Provided passage>
┏━━

Airbnb’s Split Stays feature is very much on trend, targeting an increasing number of travelers staying in a destination for a week or more by giving them an option to divide their stay between two separate listings.

Consider how we might translate this concept to incentive travel. Accommodation could be split between sister properties to offer guests two unique experiences, and would allow hotels to fit more programs into a week without having to block rooms for a full 5 or 7-day stay.

There’s the potential to reduce a program’s climate impacts, if itineraries can be divided so that qualifiers stay closer to where activities will take place and time can be split between different sides or neighborhoods of a destination.

Splitting could also simply provide a change of scenery or re-set the tone, especially if an incentive is combined with a meeting or sales kickoff.  

Undoubtedly some savvy companies and planners may have already been pursuing strategies like this. But for those who haven’t yet, doing so now could help creatively overcome some of the challenges we currently face such as staffing and supply chain shortages.

Exploring a “split stay” model for incentive travel may require more upfront work, but could smooth challenges down the line by lessening demand on a single property and distributing workloads on resort and hotel teams — which could very well pay off in terms of qualifier satisfaction.

We’ll see whether these two strategies pay off for Airbnb. But if Chesky and his team find success, what’s to stop our industry from doing the same?

┗━━

Task prompt>
Can you retype the passage on split stays for incentive travel word for word, everything from "Undoubtedly some savvy" down to "supply chain shortages."?

Transcribed page contents
┏━━

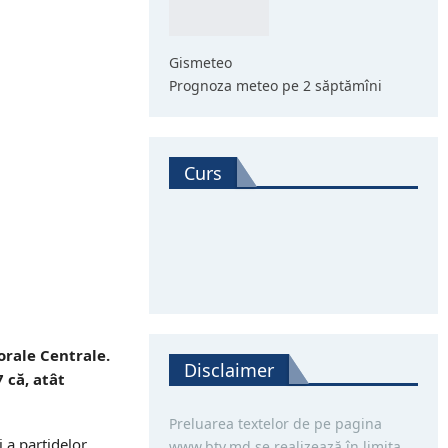
Gismeteo
Prognoza meteo pe 2 săptămîni
Curs
orale Centrale.
Disclaimer
 că, atât
Preluarea textelor de pe pagina
 a partidelor
www.btv.md se realizează în limita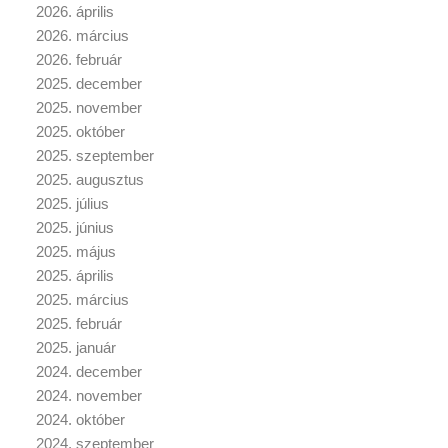
2026. április
2026. március
2026. február
2025. december
2025. november
2025. október
2025. szeptember
2025. augusztus
2025. július
2025. június
2025. május
2025. április
2025. március
2025. február
2025. január
2024. december
2024. november
2024. október
2024. szeptember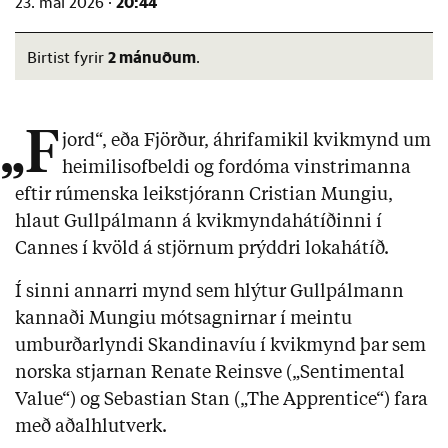
20:44
23. maí 2026 ·
2 mánuðum
Birtist fyrir
.
„F
jord“, eða Fjörður, áhrifamikil kvikmynd um
heimilisofbeldi og fordóma vinstrimanna
eftir rúmenska leikstjórann Cristian Mungiu,
hlaut Gullpálmann á kvikmyndahátíðinni í
Cannes í kvöld á stjörnum prýddri lokahátíð.
Í sinni annarri mynd sem hlýtur Gullpálmann
kannaði Mungiu mótsagnirnar í meintu
umburðarlyndi Skandinavíu í kvikmynd þar sem
norska stjarnan Renate Reinsve („Sentimental
Value“) og Sebastian Stan („The Apprentice“) fara
með aðalhlutverk.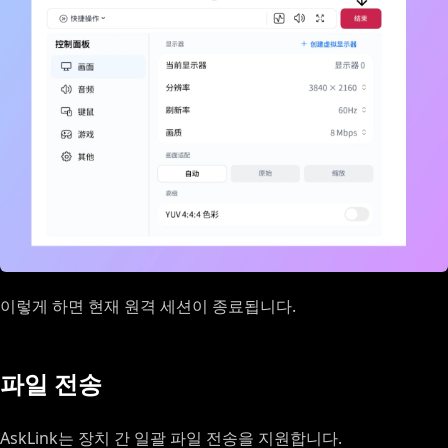
이렇게 하면 현재 원격 세션이 종료됩니다.
파일 전송
AskLink는 장치 간 일괄 파일 전송을 지원합니다.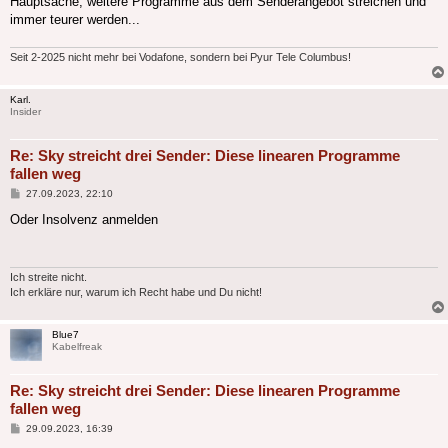
Hauptsache, weitere Programme aus dem Senderangebot streichen und
immer teurer werden...
Seit 2-2025 nicht mehr bei Vodafone, sondern bei Pyur Tele Columbus!
Karl.
Insider
Re: Sky streicht drei Sender: Diese linearen Programme
fallen weg
Beitrag
27.09.2023, 22:10
Oder Insolvenz anmelden
Ich streite nicht.
Ich erkläre nur, warum ich Recht habe und Du nicht!
Blue7
Kabelfreak
Re: Sky streicht drei Sender: Diese linearen Programme
fallen weg
Beitrag
29.09.2023, 16:39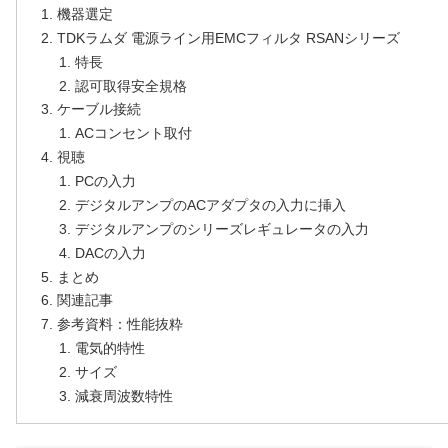
機器選定
TDKラムダ 電源ライン用EMCフィルタ RSANシリーズ
特長
認可取得安全規格
ケーブル接続
ACコンセント取付
視聴
PCの入力
デジタルアンプのACアダプタの入力に挿入
デジタルアンプのシリーズレギュレータの入力
DACの入力
まとめ
関連記事
参考資料：性能抜粋
電気的特性
サイズ
減衰周波数特性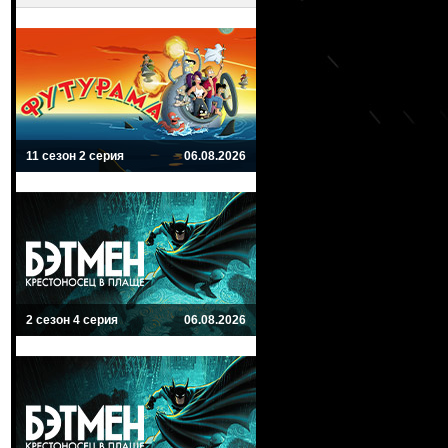
11 сезон 2 серия
06.08.2026
2 сезон 4 серия
06.08.2026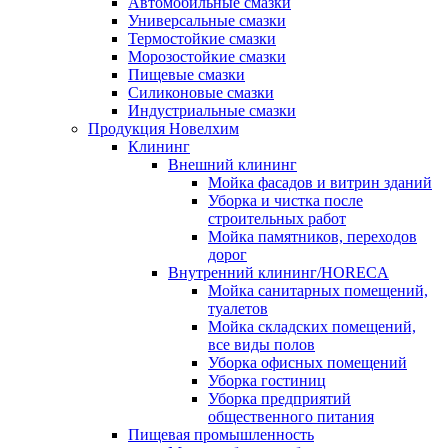
Автомобильные смазки
Универсальные смазки
Термостойкие смазки
Морозостойкие смазки
Пищевые смазки
Силиконовые смазки
Индустриальные смазки
Продукция Новелхим
Клининг
Внешний клининг
Мойка фасадов и витрин зданий
Уборка и чистка после
строительных работ
Мойка памятников, переходов
дорог
Внутренний клининг/HORECA
Мойка санитарных помещений,
туалетов
Мойка складских помещений,
все виды полов
Уборка офисных помещений
Уборка гостиниц
Уборка предприятий
общественного питания
Пищевая промышленность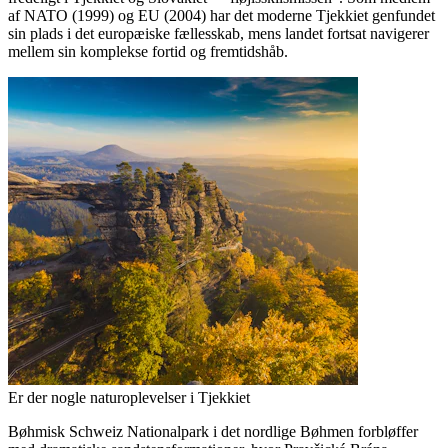
af NATO (1999) og EU (2004) har det moderne Tjekkiet genfundet
sin plads i det europæiske fællesskab, mens landet fortsat navigerer
mellem sin komplekse fortid og fremtidshåb.
Er der nogle naturoplevelser i Tjekkiet
Bøhmisk Schweiz Nationalpark i det nordlige Bøhmen forbløffer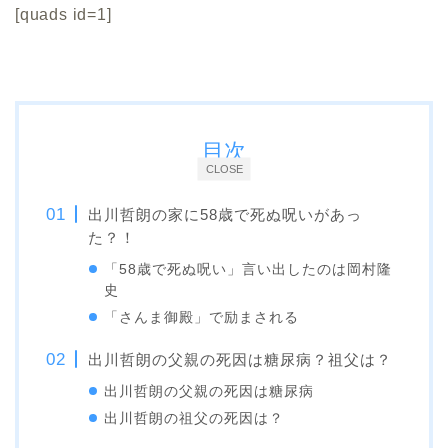
[quads id=1]
目次
CLOSE
出川哲朗の家に58歳で死ぬ呪いがあっ
た？！
「58歳で死ぬ呪い」言い出したのは岡村隆
史
「さんま御殿」で励まされる
出川哲朗の父親の死因は糖尿病？祖父は？
出川哲朗の父親の死因は糖尿病
出川哲朗の祖父の死因は？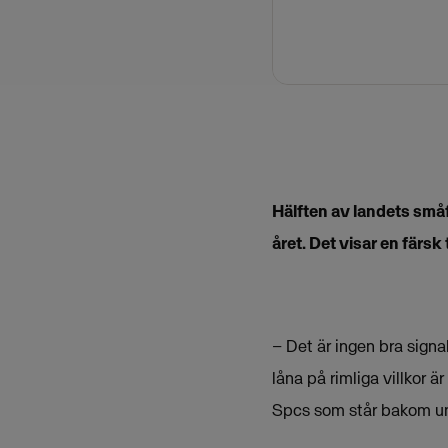
Hälften av landets småf
året. Det visar en färs
– Det är ingen bra signa
låna på rimliga villkor ä
Spcs som står bakom u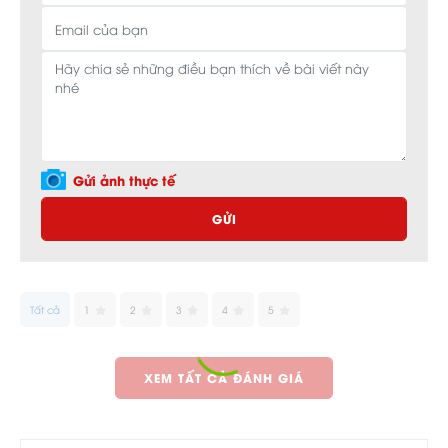
Gửi ảnh thực tế
GỬI
Tất cả
1
2
3
4
5
XEM TẤT CẢ ĐÁNH GIÁ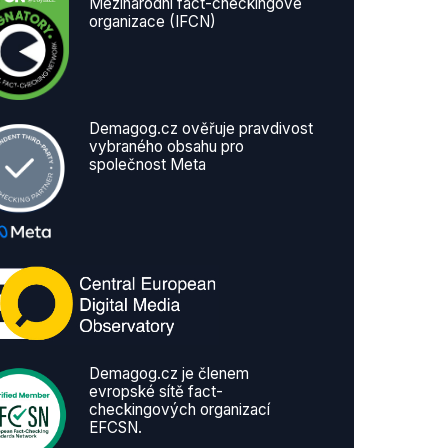
Mezinárodní fact-checkingové
organizace (IFCN)
Demagog.cz ověřuje pravdivost
vybraného obsahu pro
společnost Meta
Demagog.cz je členem
evropské sítě fact-
checkingových organizací
EFCSN.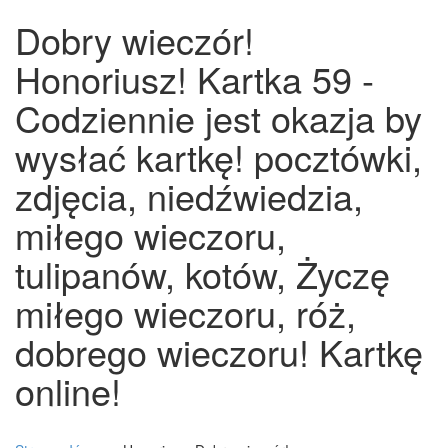
Dobry wieczór!
Honoriusz! Kartka 59 -
Codziennie jest okazja by
wysłać kartkę! pocztówki,
zdjęcia, niedźwiedzia,
miłego wieczoru,
tulipanów, kotów, Życzę
miłego wieczoru, róż,
dobrego wieczoru! Kartkę
online!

┗━━

The answer>
Undoubtedly some savvy companies and planners may have already been pursuing strategies like this. But for those who haven’t yet, doing so now could help creatively overcome some of the challenges we currently face such as staffing and supply chain shortages.